[Task brief] An exact copy is required of the lines running from the one that contains "middle pip: (994, 703)" to the end of the material, both ends included, with pictures omitted.

------ Given records ------

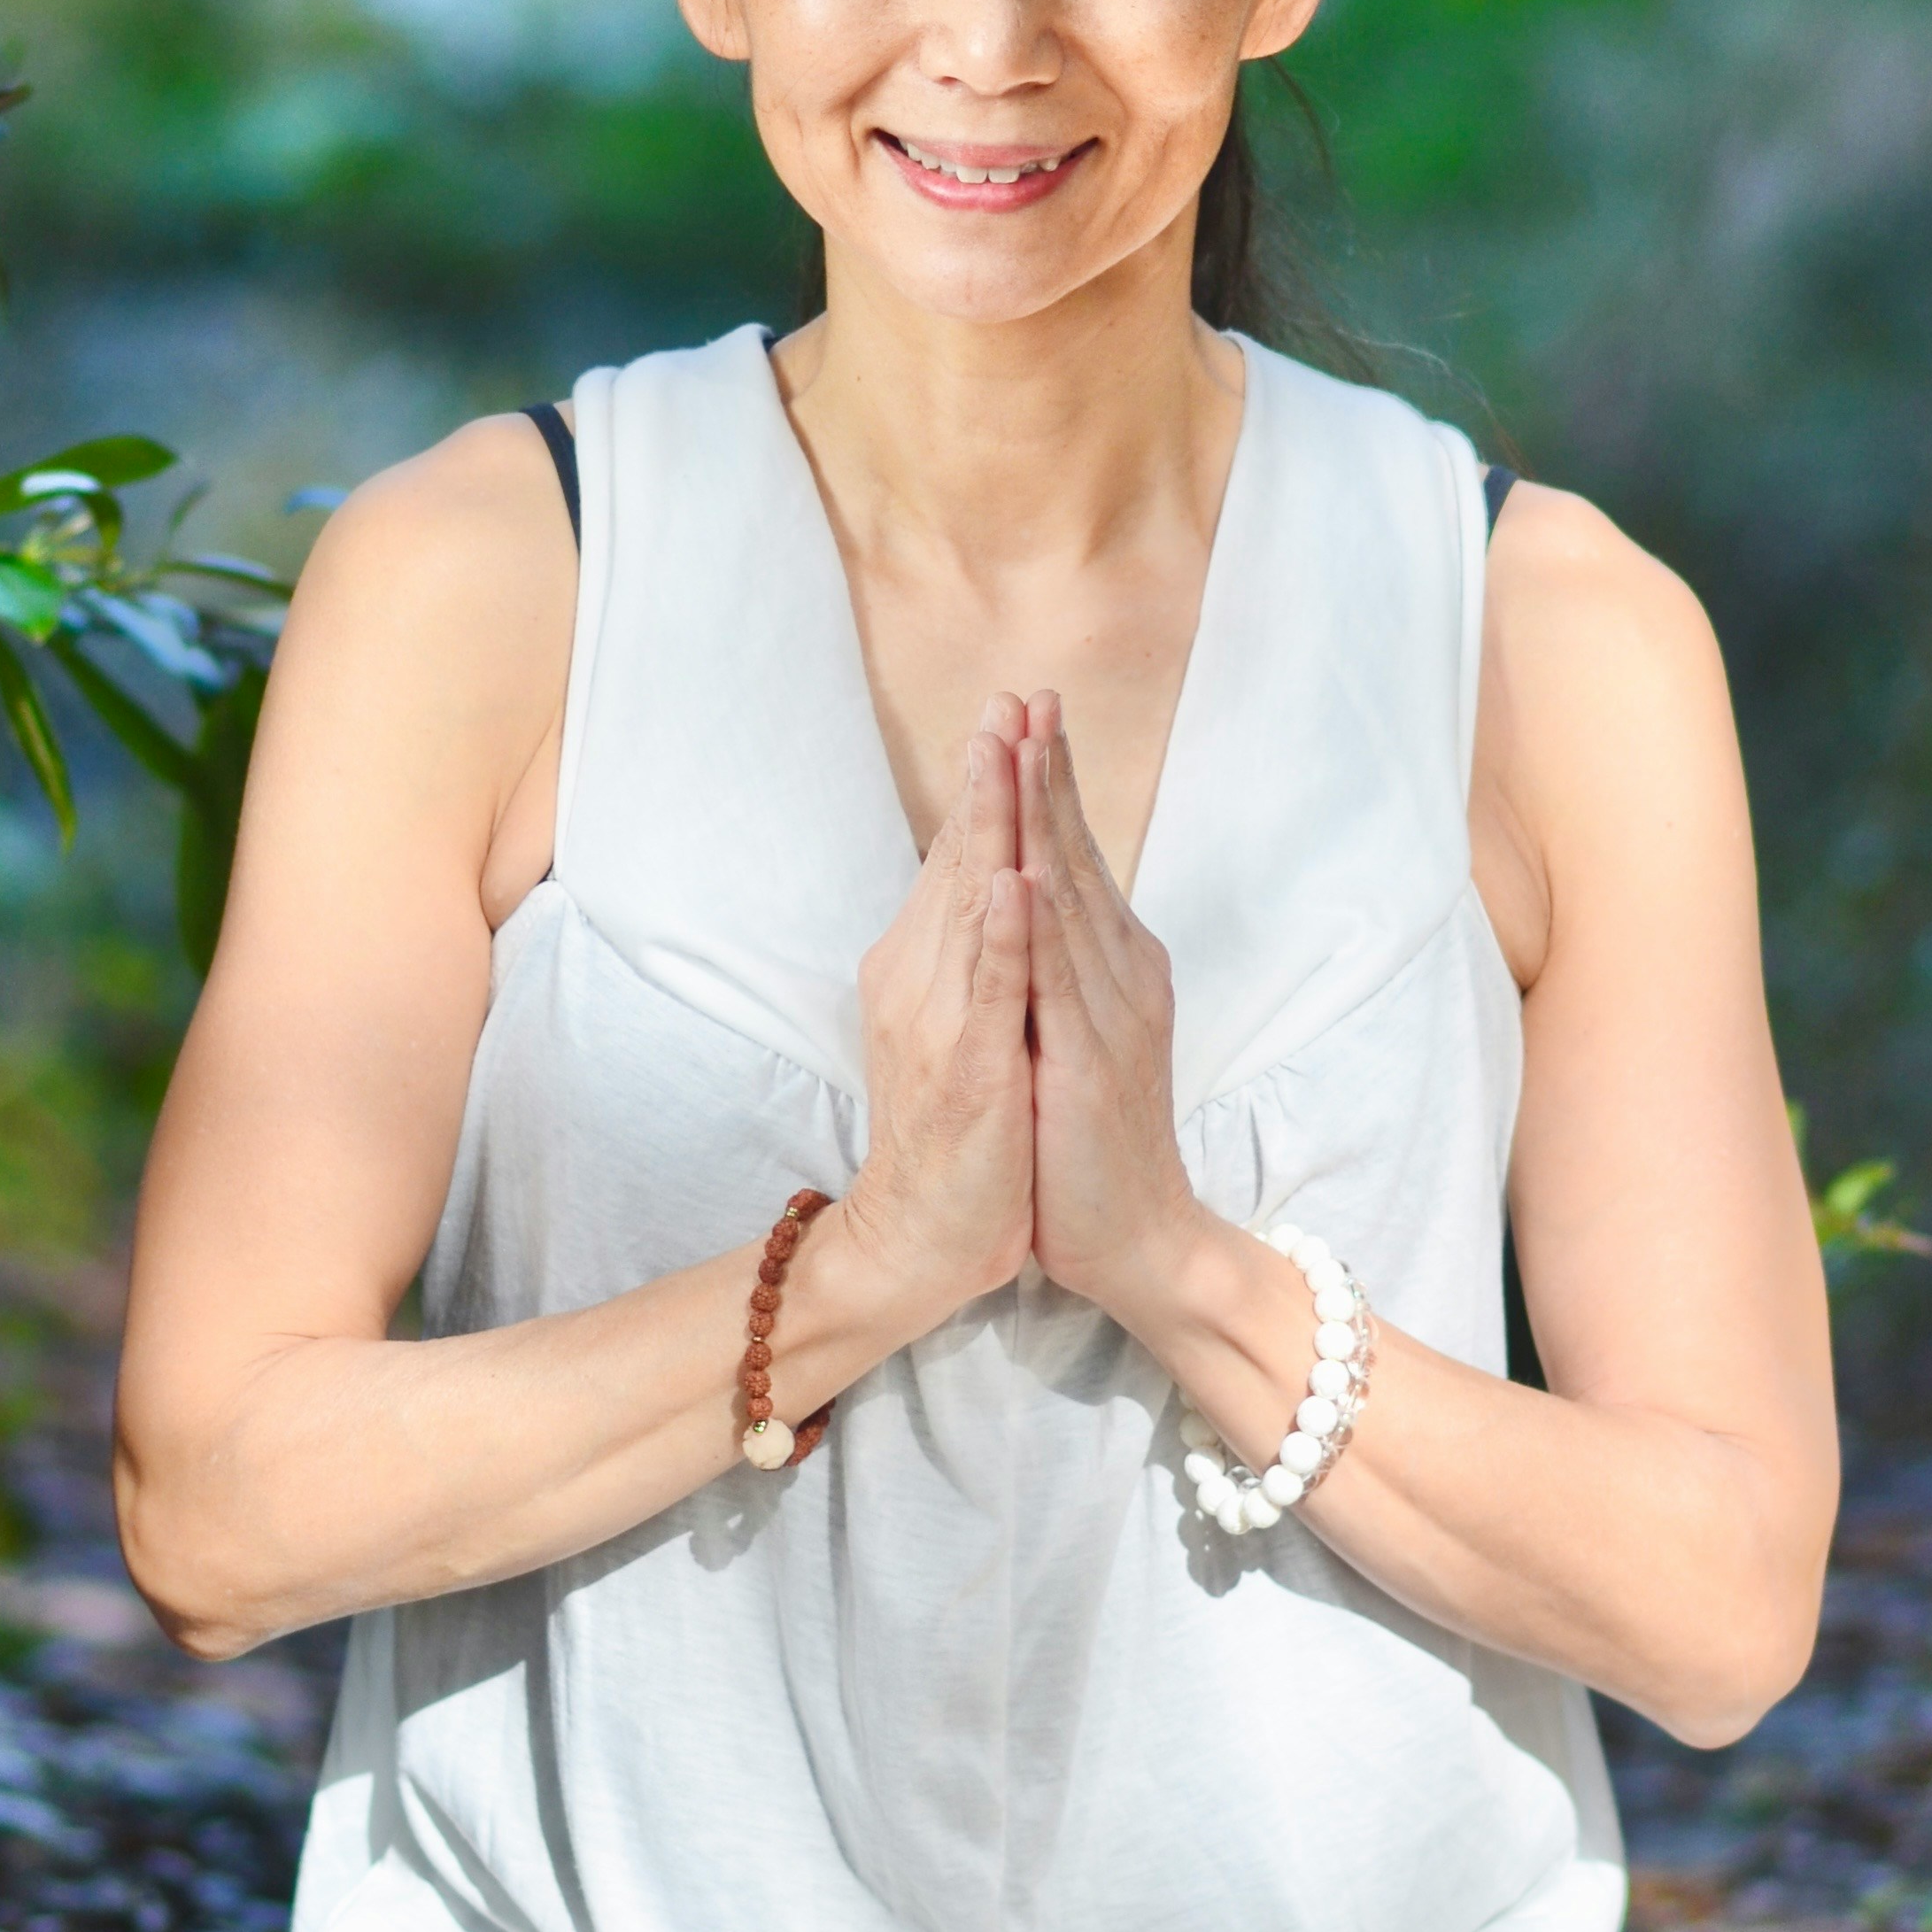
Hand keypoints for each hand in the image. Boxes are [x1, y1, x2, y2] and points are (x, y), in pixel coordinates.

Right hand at [847, 717, 1034, 1332]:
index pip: (960, 857)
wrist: (922, 1234)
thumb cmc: (957, 1133)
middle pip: (959, 859)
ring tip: (1003, 752)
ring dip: (989, 825)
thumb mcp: (961, 1023)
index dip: (988, 784)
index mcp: (921, 965)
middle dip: (988, 777)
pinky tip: (1010, 879)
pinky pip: (986, 988)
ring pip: (968, 903)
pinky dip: (998, 932)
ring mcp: (940, 1020)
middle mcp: (918, 978)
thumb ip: (968, 955)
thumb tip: (991, 885)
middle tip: (1009, 697)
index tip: (1012, 710)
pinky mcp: (969, 1067)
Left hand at [1017, 693, 1204, 1320]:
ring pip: (1069, 899)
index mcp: (1115, 964)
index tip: (1026, 711)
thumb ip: (1063, 968)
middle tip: (1028, 693)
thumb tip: (1035, 904)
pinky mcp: (1088, 1065)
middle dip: (1048, 772)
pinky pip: (1056, 985)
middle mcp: (1123, 974)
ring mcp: (1110, 1016)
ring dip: (1042, 821)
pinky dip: (1037, 925)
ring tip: (1021, 749)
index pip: (1075, 856)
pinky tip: (1020, 874)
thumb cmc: (1095, 1140)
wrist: (1142, 1239)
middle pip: (1078, 855)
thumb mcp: (1077, 1032)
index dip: (1050, 782)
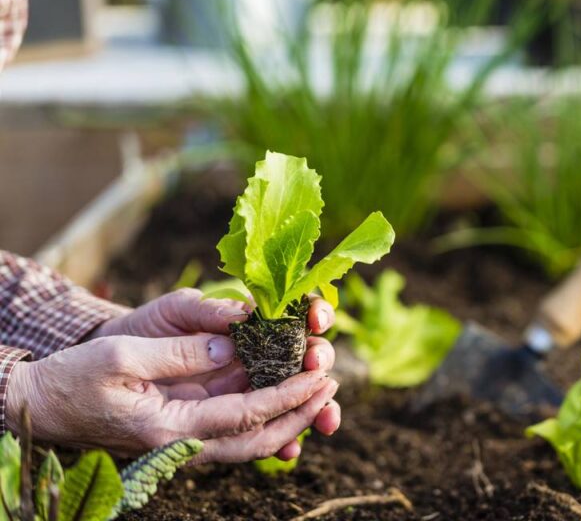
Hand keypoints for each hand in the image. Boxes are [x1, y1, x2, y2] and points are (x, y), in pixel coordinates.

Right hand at [6, 289, 340, 463]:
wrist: (46, 402)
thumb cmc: (77, 378)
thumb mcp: (123, 356)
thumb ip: (180, 353)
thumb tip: (230, 343)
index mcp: (172, 429)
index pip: (246, 417)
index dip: (287, 398)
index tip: (319, 378)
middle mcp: (186, 441)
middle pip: (260, 439)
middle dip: (301, 413)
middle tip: (332, 382)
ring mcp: (188, 436)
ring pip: (252, 435)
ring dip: (289, 413)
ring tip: (320, 383)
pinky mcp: (186, 423)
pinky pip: (236, 423)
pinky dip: (265, 409)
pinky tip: (286, 385)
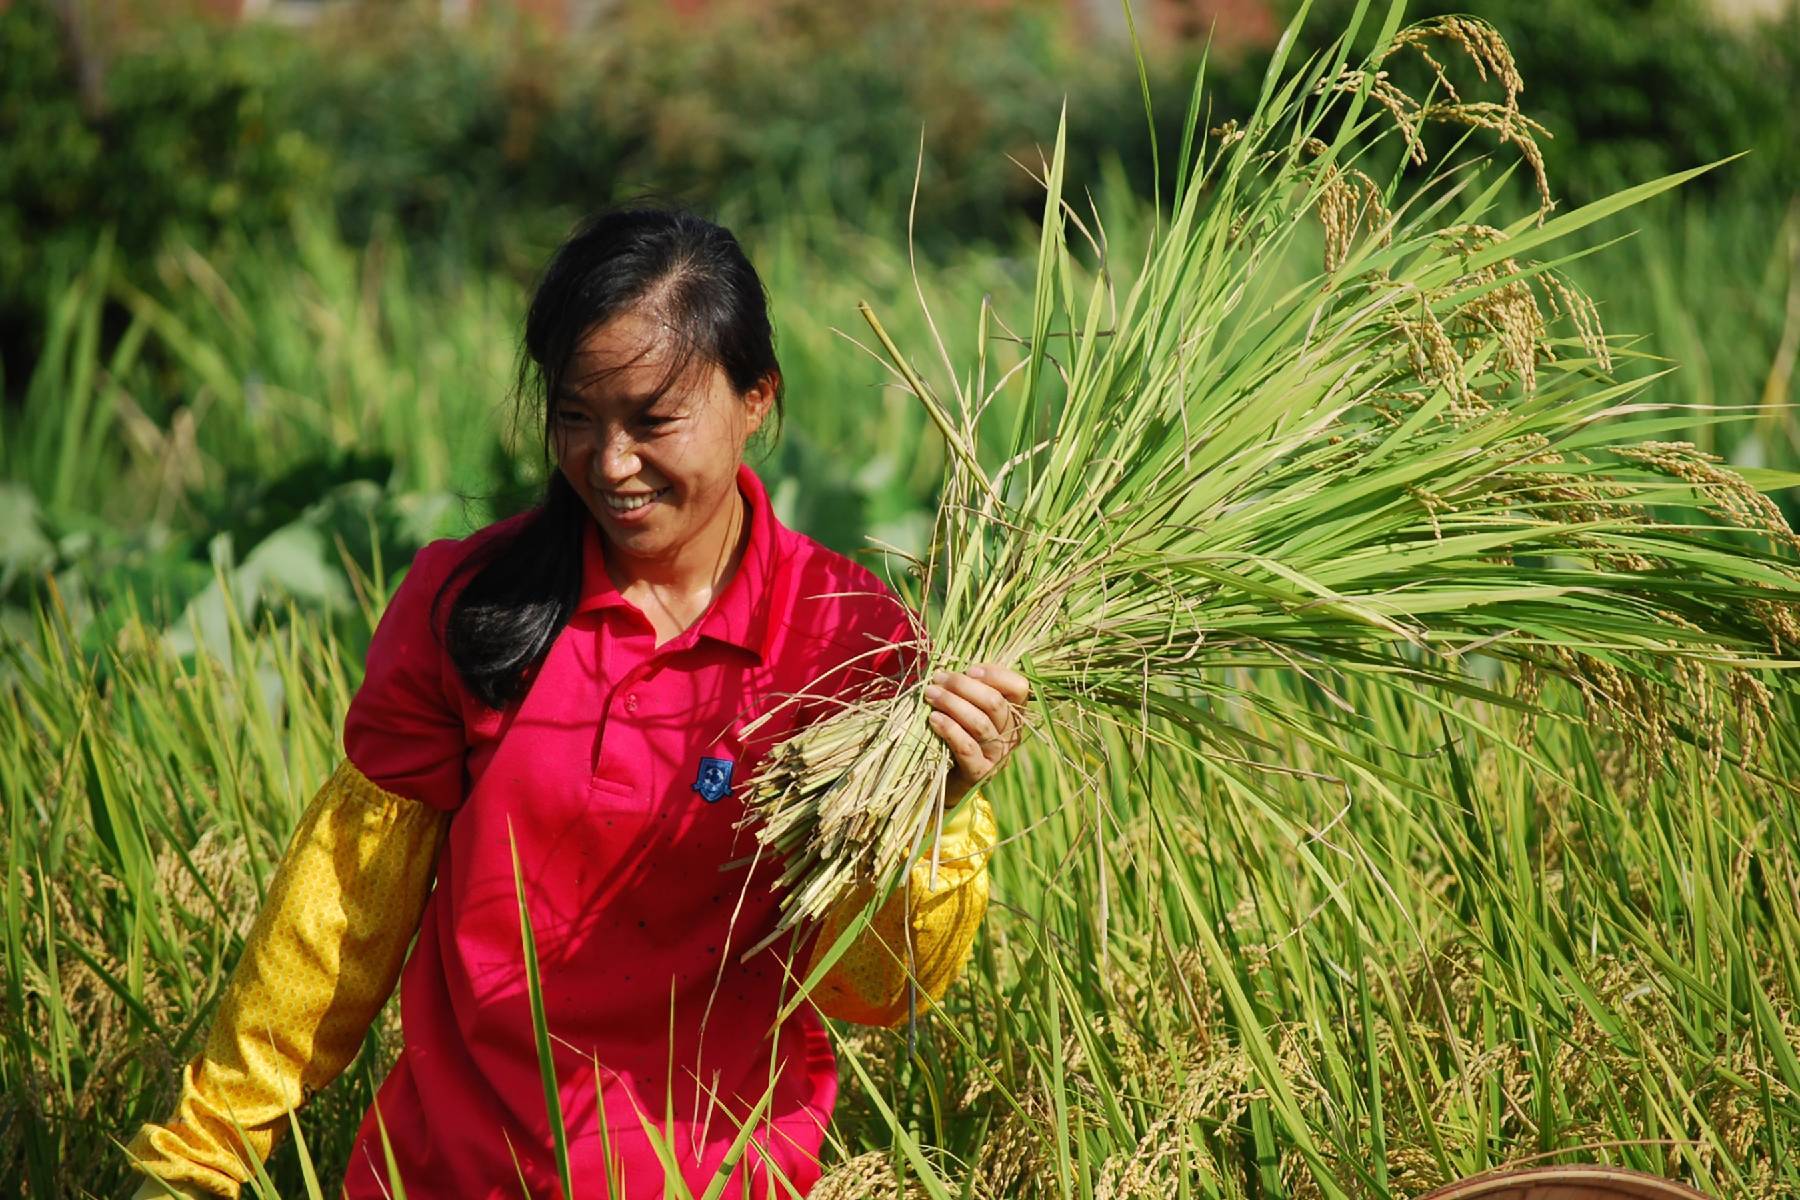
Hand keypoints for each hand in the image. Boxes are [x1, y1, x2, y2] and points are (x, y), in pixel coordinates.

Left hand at [923, 663, 1029, 807]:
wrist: (952, 780)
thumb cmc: (960, 735)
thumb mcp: (969, 710)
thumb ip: (969, 690)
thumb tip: (950, 669)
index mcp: (1014, 714)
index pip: (1019, 688)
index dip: (996, 675)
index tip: (969, 669)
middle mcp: (1011, 734)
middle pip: (994, 703)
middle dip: (963, 686)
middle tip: (938, 678)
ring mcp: (998, 755)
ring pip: (980, 723)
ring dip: (952, 703)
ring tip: (931, 694)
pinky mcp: (981, 772)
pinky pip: (967, 747)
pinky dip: (949, 730)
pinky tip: (933, 719)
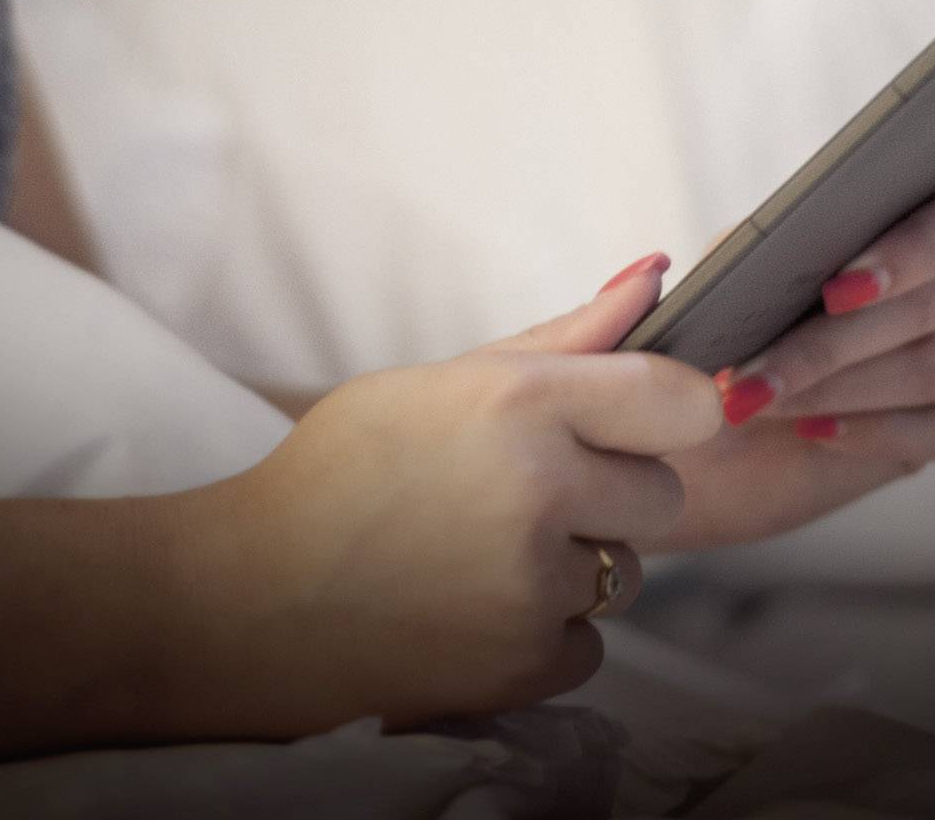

------

[Worked solution]
middle pip: (994, 703)
middle dip: (963, 686)
middle tip: (938, 678)
ring mcp: (998, 755)
ring pip: (980, 723)
ring dip: (952, 703)
ring tip: (931, 694)
pinky mcp: (981, 772)
pinky pip: (967, 747)
pinky dip: (949, 730)
pinky tip: (933, 719)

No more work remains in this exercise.